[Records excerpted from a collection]
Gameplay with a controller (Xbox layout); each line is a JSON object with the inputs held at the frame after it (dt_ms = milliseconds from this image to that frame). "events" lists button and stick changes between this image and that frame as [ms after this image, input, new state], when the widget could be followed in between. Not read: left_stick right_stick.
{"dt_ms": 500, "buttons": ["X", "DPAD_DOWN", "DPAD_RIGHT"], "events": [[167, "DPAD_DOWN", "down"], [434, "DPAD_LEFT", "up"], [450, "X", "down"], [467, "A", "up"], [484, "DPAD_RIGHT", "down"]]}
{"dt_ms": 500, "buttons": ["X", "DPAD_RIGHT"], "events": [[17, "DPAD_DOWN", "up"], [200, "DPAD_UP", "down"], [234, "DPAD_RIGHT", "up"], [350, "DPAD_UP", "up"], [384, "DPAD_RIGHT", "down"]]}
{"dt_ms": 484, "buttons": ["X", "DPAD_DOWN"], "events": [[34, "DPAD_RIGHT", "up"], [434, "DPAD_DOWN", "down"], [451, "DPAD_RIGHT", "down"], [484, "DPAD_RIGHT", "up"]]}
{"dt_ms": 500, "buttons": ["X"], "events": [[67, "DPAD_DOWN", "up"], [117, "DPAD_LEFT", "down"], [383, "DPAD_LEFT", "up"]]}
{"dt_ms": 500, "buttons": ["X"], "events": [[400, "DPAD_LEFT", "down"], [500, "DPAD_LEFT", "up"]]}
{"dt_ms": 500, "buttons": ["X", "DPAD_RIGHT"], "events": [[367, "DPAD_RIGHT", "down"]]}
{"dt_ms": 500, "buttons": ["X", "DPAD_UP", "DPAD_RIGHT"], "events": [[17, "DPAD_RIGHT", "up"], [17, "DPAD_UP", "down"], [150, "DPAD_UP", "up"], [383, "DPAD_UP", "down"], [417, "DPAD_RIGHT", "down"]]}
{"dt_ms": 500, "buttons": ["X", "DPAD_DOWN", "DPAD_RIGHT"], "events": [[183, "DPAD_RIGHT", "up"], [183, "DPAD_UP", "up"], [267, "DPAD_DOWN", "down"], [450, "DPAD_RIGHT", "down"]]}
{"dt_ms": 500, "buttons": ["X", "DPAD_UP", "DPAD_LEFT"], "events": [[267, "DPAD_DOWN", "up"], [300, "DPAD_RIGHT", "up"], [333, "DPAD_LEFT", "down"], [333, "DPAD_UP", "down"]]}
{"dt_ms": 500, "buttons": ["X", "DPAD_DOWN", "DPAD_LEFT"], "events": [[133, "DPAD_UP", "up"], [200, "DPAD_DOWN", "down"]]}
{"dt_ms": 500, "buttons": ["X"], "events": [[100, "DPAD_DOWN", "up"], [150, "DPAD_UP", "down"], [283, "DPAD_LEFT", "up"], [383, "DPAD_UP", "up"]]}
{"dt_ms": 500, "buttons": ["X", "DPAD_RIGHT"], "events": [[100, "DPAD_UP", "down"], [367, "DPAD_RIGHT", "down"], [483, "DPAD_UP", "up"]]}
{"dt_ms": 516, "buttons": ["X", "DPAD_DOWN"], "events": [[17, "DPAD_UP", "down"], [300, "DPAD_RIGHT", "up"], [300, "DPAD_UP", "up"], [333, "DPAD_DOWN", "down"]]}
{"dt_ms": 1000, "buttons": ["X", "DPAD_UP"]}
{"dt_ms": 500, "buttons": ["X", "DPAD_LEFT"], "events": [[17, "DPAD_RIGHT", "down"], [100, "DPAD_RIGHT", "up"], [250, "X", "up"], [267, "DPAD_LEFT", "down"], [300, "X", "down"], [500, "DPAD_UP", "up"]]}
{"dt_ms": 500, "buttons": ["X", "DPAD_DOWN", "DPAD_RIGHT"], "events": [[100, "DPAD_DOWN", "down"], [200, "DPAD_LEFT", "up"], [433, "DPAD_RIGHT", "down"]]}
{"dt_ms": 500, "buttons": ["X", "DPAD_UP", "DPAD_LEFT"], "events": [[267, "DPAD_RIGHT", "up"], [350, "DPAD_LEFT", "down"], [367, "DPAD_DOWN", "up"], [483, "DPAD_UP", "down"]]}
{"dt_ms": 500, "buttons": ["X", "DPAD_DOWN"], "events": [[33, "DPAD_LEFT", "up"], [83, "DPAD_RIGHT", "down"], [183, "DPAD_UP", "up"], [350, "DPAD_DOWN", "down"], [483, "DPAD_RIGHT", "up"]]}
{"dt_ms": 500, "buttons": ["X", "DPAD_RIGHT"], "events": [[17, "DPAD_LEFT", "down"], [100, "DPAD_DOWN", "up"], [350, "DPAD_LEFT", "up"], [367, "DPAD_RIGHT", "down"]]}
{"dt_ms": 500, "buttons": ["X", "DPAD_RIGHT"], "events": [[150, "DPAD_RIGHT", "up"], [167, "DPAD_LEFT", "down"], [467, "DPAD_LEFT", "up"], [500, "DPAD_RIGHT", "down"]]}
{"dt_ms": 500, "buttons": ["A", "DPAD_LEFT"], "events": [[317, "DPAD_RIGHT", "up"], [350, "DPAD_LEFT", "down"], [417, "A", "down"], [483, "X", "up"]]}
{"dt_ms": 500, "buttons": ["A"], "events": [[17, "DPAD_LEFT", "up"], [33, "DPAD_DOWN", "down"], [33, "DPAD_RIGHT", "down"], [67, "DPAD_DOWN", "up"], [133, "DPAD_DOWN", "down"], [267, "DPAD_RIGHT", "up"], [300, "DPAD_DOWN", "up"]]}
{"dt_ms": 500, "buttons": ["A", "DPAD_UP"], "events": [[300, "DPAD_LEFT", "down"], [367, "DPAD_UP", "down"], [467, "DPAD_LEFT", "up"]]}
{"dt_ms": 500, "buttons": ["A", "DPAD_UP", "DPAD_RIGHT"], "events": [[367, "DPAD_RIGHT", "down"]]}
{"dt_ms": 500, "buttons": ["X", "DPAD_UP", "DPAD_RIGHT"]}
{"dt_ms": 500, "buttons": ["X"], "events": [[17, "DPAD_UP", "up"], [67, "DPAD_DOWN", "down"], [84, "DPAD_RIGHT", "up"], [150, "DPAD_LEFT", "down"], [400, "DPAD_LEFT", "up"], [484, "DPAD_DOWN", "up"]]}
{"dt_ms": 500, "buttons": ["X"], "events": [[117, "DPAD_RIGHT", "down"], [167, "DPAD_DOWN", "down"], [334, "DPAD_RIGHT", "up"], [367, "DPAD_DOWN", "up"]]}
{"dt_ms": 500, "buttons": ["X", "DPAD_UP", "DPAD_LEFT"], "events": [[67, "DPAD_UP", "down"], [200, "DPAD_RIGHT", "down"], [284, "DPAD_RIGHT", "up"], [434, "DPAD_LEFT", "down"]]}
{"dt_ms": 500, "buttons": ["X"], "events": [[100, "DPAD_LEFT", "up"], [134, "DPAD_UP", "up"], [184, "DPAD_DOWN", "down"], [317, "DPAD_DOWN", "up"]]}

[WORK ORDER]
Word for word, extract all the records.

[EXERCISE SOLUTION]
Gameplay with a controller (Xbox layout); each line is a JSON object with the inputs held at the frame after it (dt_ms = milliseconds from this image to that frame). "events" lists button and stick changes between this image and that frame as [ms after this image, input, new state], when the widget could be followed in between. Not read: left_stick right_stick.
{"dt_ms": 500, "buttons": ["X", "DPAD_DOWN", "DPAD_RIGHT"], "events": [[167, "DPAD_DOWN", "down"], [434, "DPAD_LEFT", "up"], [450, "X", "down"], [467, "A", "up"], [484, "DPAD_RIGHT", "down"]]}
{"dt_ms": 500, "buttons": ["X", "DPAD_RIGHT"], "events": [[17, "DPAD_DOWN", "up"], [200, "DPAD_UP", "down"], [234, "DPAD_RIGHT", "up"], [350, "DPAD_UP", "up"], [384, "DPAD_RIGHT", "down"]]}
{"dt_ms": 484, "buttons": ["X", "DPAD_DOWN"], "events": [[34, "DPAD_RIGHT", "up"], [434, "DPAD_DOWN", "down"], [451, "DPAD_RIGHT", "down"], [484, "DPAD_RIGHT", "up"]]}
{"dt_ms": 500, "buttons": ["X"], "events": [[67, "DPAD_DOWN", "up"], [117, "DPAD_LEFT", "down"], [383, "DPAD_LEFT", "up"]]}
{"dt_ms": 500, "buttons": ["X"], "events": [[400, "DPAD_LEFT", "down"], [500, "DPAD_LEFT", "up"]]}
{"dt_ms": 500, "buttons": ["X", "DPAD_RIGHT"], "events": [[367, "DPAD_RIGHT", "down"]]}
{"dt_ms": 500, "buttons": ["X", "DPAD_UP", "DPAD_RIGHT"], "events": [[17, "DPAD_RIGHT", "up"], [17, "DPAD_UP", "down"], [150, "DPAD_UP", "up"], [383, "DPAD_UP", "down"], [417, "DPAD_RIGHT", "down"]]}
{"dt_ms": 500, "buttons": ["X", "DPAD_DOWN", "DPAD_RIGHT"], "events": [[183, "DPAD_RIGHT", "up"], [183, "DPAD_UP", "up"], [267, "DPAD_DOWN", "down"], [450, "DPAD_RIGHT", "down"]]}
{"dt_ms": 500, "buttons": ["X", "DPAD_UP", "DPAD_LEFT"], "events": [[267, "DPAD_DOWN", "up"], [300, "DPAD_RIGHT", "up"], [333, "DPAD_LEFT", "down"], [333, "DPAD_UP", "down"]]}
{"dt_ms": 500, "buttons": ["X", "DPAD_DOWN", "DPAD_LEFT"], "events": [[133, "DPAD_UP", "up"], [200, "DPAD_DOWN", "down"]]}
{"dt_ms": 500, "buttons": ["X"], "events": [[100, "DPAD_DOWN", "up"], [150, "DPAD_UP", "down"], [283, "DPAD_LEFT", "up"], [383, "DPAD_UP", "up"]]}
{"dt_ms": 500, "buttons": ["X", "DPAD_RIGHT"], "events": [[100, "DPAD_UP", "down"], [367, "DPAD_RIGHT", "down"], [483, "DPAD_UP", "up"]]}
{"dt_ms": 516, "buttons": ["X", "DPAD_DOWN"], "events": [[17, "DPAD_UP", "down"], [300, "DPAD_RIGHT", "up"], [300, "DPAD_UP", "up"], [333, "DPAD_DOWN", "down"]]}
{"dt_ms": 1000, "buttons": ["X", "DPAD_UP"]}
{"dt_ms": 500, "buttons": ["X", "DPAD_LEFT"], "events": [[17, "DPAD_RIGHT", "down"], [100, "DPAD_RIGHT", "up"], [250, "X", "up"], [267, "DPAD_LEFT", "down"], [300, "X", "down"], [500, "DPAD_UP", "up"]]}
{"dt_ms": 500, "buttons": ["X", "DPAD_DOWN", "DPAD_RIGHT"], "events": [[100, "DPAD_DOWN", "down"], [200, "DPAD_LEFT", "up"], [433, "DPAD_RIGHT", "down"]]}
{"dt_ms": 500, "buttons": ["X", "DPAD_UP", "DPAD_LEFT"], "events": [[267, "DPAD_RIGHT", "up"], [350, "DPAD_LEFT", "down"], [367, "DPAD_DOWN", "up"], [483, "DPAD_UP", "down"]]}
{"dt_ms": 500, "buttons": ["X", "DPAD_DOWN"], "events": [[33, "DPAD_LEFT", "up"], [83, "DPAD_RIGHT", "down"], [183, "DPAD_UP", "up"], [350, "DPAD_DOWN", "down"], [483, "DPAD_RIGHT", "up"]]}
{"dt_ms": 500, "buttons": ["X", "DPAD_RIGHT"], "events": [[17, "DPAD_LEFT", "down"], [100, "DPAD_DOWN", "up"], [350, "DPAD_LEFT", "up"], [367, "DPAD_RIGHT", "down"]]}
{"dt_ms": 500, "buttons": ["X", "DPAD_RIGHT"], "events": [[150, "DPAD_RIGHT", "up"], [167, "DPAD_LEFT", "down"], [467, "DPAD_LEFT", "up"], [500, "DPAD_RIGHT", "down"]]}
{"dt_ms": 500, "buttons": ["A", "DPAD_LEFT"], "events": [[317, "DPAD_RIGHT", "up"], [350, "DPAD_LEFT", "down"], [417, "A", "down"], [483, "X", "up"]]}
{"dt_ms": 500, "buttons": ["A"], "events": [[17, "DPAD_LEFT", "up"], [33, "DPAD_DOWN", "down"], [33, "DPAD_RIGHT", "down"], [67, "DPAD_DOWN", "up"], [133, "DPAD_DOWN", "down"], [267, "DPAD_RIGHT", "up"], [300, "DPAD_DOWN", "up"]]}
{"dt_ms": 500, "buttons": ["A", "DPAD_UP"], "events": [[300, "DPAD_LEFT", "down"], [367, "DPAD_UP", "down"], [467, "DPAD_LEFT", "up"]]}
{"dt_ms": 500, "buttons": ["A", "DPAD_UP", "DPAD_RIGHT"], "events": [[367, "DPAD_RIGHT", "down"]]}
{"dt_ms": 500, "buttons": ["X", "DPAD_UP", "DPAD_RIGHT"]}
{"dt_ms": 500, "buttons": ["X"], "events": [[17, "DPAD_UP", "up"], [67, "DPAD_DOWN", "down"], [84, "DPAD_RIGHT", "up"], [150, "DPAD_LEFT", "down"], [400, "DPAD_LEFT", "up"], [484, "DPAD_DOWN", "up"]]}
{"dt_ms": 500, "buttons": ["X"], "events": [[117, "DPAD_RIGHT", "down"], [167, "DPAD_DOWN", "down"], [334, "DPAD_RIGHT", "up"], [367, "DPAD_DOWN", "up"]]}
{"dt_ms": 500, "buttons": ["X", "DPAD_UP", "DPAD_LEFT"], "events": [[67, "DPAD_UP", "down"], [200, "DPAD_RIGHT", "down"], [284, "DPAD_RIGHT", "up"], [434, "DPAD_LEFT", "down"]]}
{"dt_ms": 500, "buttons": ["X"], "events": [[100, "DPAD_LEFT", "up"], [134, "DPAD_UP", "up"], [184, "DPAD_DOWN", "down"], [317, "DPAD_DOWN", "up"]]}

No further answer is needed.